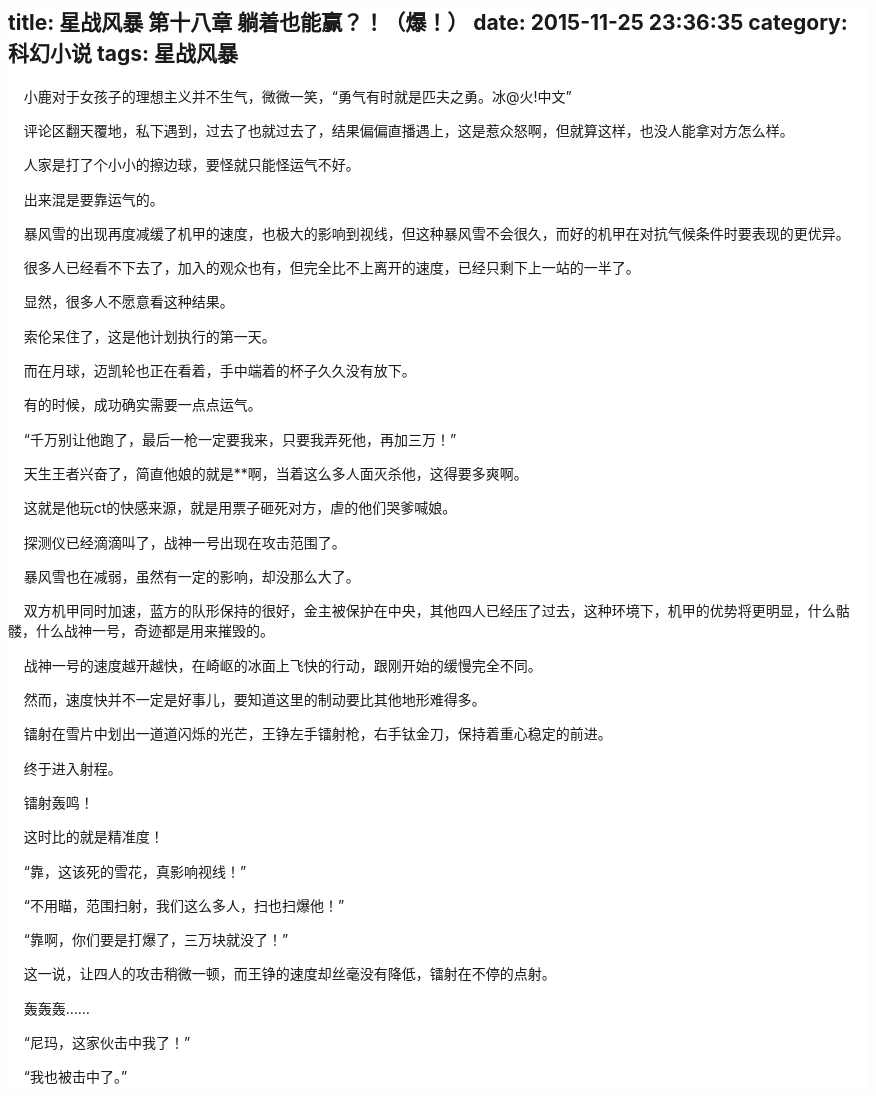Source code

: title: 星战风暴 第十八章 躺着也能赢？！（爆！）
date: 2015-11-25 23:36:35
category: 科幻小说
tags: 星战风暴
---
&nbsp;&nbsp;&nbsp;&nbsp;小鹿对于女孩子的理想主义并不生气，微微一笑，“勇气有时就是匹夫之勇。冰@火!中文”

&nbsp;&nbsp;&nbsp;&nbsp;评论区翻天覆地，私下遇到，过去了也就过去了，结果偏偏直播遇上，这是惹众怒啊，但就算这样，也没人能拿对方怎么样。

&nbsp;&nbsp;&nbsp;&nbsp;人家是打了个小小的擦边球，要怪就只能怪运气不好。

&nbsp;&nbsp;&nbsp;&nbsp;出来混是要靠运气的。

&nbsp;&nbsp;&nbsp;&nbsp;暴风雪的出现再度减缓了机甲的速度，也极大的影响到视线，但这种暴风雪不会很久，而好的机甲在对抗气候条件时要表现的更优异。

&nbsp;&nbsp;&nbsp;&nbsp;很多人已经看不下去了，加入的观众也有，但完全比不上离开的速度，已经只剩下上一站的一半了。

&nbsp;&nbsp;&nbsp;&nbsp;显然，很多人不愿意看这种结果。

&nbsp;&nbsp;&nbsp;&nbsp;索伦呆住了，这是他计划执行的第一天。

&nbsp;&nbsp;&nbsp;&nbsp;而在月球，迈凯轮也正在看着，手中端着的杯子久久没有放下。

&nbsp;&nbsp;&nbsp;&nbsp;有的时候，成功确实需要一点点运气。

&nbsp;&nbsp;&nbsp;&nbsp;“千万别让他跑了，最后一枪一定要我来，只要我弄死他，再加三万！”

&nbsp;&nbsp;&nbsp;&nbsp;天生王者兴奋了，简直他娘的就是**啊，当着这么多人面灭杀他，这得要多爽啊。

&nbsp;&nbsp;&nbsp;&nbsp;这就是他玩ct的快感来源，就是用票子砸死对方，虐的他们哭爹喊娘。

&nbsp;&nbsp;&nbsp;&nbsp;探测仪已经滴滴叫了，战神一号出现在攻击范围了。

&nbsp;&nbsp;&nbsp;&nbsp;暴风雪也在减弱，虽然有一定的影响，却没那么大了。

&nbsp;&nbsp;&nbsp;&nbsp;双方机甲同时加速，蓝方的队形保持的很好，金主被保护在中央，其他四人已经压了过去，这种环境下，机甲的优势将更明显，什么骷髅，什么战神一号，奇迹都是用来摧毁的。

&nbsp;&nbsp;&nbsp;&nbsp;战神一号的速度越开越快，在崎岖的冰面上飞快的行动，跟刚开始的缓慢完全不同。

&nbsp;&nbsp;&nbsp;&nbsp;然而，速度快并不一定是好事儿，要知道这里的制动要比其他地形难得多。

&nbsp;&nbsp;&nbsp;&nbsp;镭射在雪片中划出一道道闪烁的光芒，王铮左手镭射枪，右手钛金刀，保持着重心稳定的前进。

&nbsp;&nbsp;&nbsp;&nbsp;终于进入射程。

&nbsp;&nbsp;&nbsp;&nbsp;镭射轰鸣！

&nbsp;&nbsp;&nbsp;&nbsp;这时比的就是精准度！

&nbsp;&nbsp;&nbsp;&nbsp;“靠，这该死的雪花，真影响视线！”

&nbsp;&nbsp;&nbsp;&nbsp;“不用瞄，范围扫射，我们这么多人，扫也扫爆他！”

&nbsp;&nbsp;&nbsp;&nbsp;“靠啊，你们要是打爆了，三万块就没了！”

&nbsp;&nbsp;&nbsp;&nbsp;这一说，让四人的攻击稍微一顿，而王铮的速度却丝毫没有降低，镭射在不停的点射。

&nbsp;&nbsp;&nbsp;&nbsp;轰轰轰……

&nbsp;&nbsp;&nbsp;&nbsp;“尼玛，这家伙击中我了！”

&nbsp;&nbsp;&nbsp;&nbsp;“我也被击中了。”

○ ○ ○ ○

The task:
Lay out every line of the data above as a Markdown table with two columns, "No." for the row number and "Text" for the line itself, skipping blank lines. Leave the pictures out of your answer.

Reply to the task:
| No. | Text |
|---|---|
| 1 | Source code |
| 2 | : title: 星战风暴 第十八章 躺着也能赢？！（爆！） |
| 3 | date: 2015-11-25 23:36:35 |
| 4 | category: 科幻小说 |
| 5 | tags: 星战风暴 |
| 6 | --- |
| 7 | &nbsp;&nbsp;&nbsp;&nbsp;小鹿对于女孩子的理想主义并不生气，微微一笑，“勇气有时就是匹夫之勇。冰@火!中文” |
| 8 | &nbsp;&nbsp;&nbsp;&nbsp;评论区翻天覆地，私下遇到，过去了也就过去了，结果偏偏直播遇上，这是惹众怒啊，但就算这样，也没人能拿对方怎么样。 |
| 9 | &nbsp;&nbsp;&nbsp;&nbsp;人家是打了个小小的擦边球，要怪就只能怪运气不好。 |
| 10 | &nbsp;&nbsp;&nbsp;&nbsp;出来混是要靠运气的。 |
| 11 | &nbsp;&nbsp;&nbsp;&nbsp;暴风雪的出现再度减缓了机甲的速度，也极大的影响到视线，但这种暴风雪不会很久，而好的机甲在对抗气候条件时要表现的更优异。 |
| 12 | &nbsp;&nbsp;&nbsp;&nbsp;很多人已经看不下去了，加入的观众也有，但完全比不上离开的速度，已经只剩下上一站的一半了。 |
| 13 | &nbsp;&nbsp;&nbsp;&nbsp;显然，很多人不愿意看这种结果。 |
| 14 | &nbsp;&nbsp;&nbsp;&nbsp;索伦呆住了，这是他计划执行的第一天。 |
| 15 | &nbsp;&nbsp;&nbsp;&nbsp;而在月球，迈凯轮也正在看着，手中端着的杯子久久没有放下。 |
| 16 | &nbsp;&nbsp;&nbsp;&nbsp;有的时候，成功确实需要一点点运气。 |
| 17 | &nbsp;&nbsp;&nbsp;&nbsp;“千万别让他跑了，最后一枪一定要我来，只要我弄死他，再加三万！” |
| 18 | &nbsp;&nbsp;&nbsp;&nbsp;天生王者兴奋了，简直他娘的就是**啊，当着这么多人面灭杀他，这得要多爽啊。 |
| 19 | &nbsp;&nbsp;&nbsp;&nbsp;这就是他玩ct的快感来源，就是用票子砸死对方，虐的他们哭爹喊娘。 |
| 20 | &nbsp;&nbsp;&nbsp;&nbsp;探测仪已经滴滴叫了，战神一号出现在攻击范围了。 |
| 21 | &nbsp;&nbsp;&nbsp;&nbsp;暴风雪也在减弱，虽然有一定的影响，却没那么大了。 |
| 22 | &nbsp;&nbsp;&nbsp;&nbsp;双方机甲同时加速，蓝方的队形保持的很好，金主被保护在中央，其他四人已经压了过去，这种环境下，机甲的优势将更明显，什么骷髅，什么战神一号，奇迹都是用来摧毁的。 |
| 23 | &nbsp;&nbsp;&nbsp;&nbsp;战神一号的速度越开越快，在崎岖的冰面上飞快的行动，跟刚开始的缓慢完全不同。 |
| 24 | &nbsp;&nbsp;&nbsp;&nbsp;然而，速度快并不一定是好事儿，要知道这里的制动要比其他地形难得多。 |
| 25 | &nbsp;&nbsp;&nbsp;&nbsp;镭射在雪片中划出一道道闪烁的光芒，王铮左手镭射枪，右手钛金刀，保持着重心稳定的前进。 |
| 26 | &nbsp;&nbsp;&nbsp;&nbsp;终于进入射程。 |
| 27 | &nbsp;&nbsp;&nbsp;&nbsp;镭射轰鸣！ |
| 28 | &nbsp;&nbsp;&nbsp;&nbsp;这时比的就是精准度！ |
| 29 | &nbsp;&nbsp;&nbsp;&nbsp;“靠，这该死的雪花，真影响视线！” |
| 30 | &nbsp;&nbsp;&nbsp;&nbsp;“不用瞄，范围扫射，我们这么多人，扫也扫爆他！” |
| 31 | &nbsp;&nbsp;&nbsp;&nbsp;“靠啊，你们要是打爆了，三万块就没了！” |
| 32 | &nbsp;&nbsp;&nbsp;&nbsp;这一说，让四人的攻击稍微一顿，而王铮的速度却丝毫没有降低，镭射在不停的点射。 |
| 33 | &nbsp;&nbsp;&nbsp;&nbsp;轰轰轰…… |
| 34 | &nbsp;&nbsp;&nbsp;&nbsp;“尼玛，这家伙击中我了！” |
| 35 | &nbsp;&nbsp;&nbsp;&nbsp;“我也被击中了。” |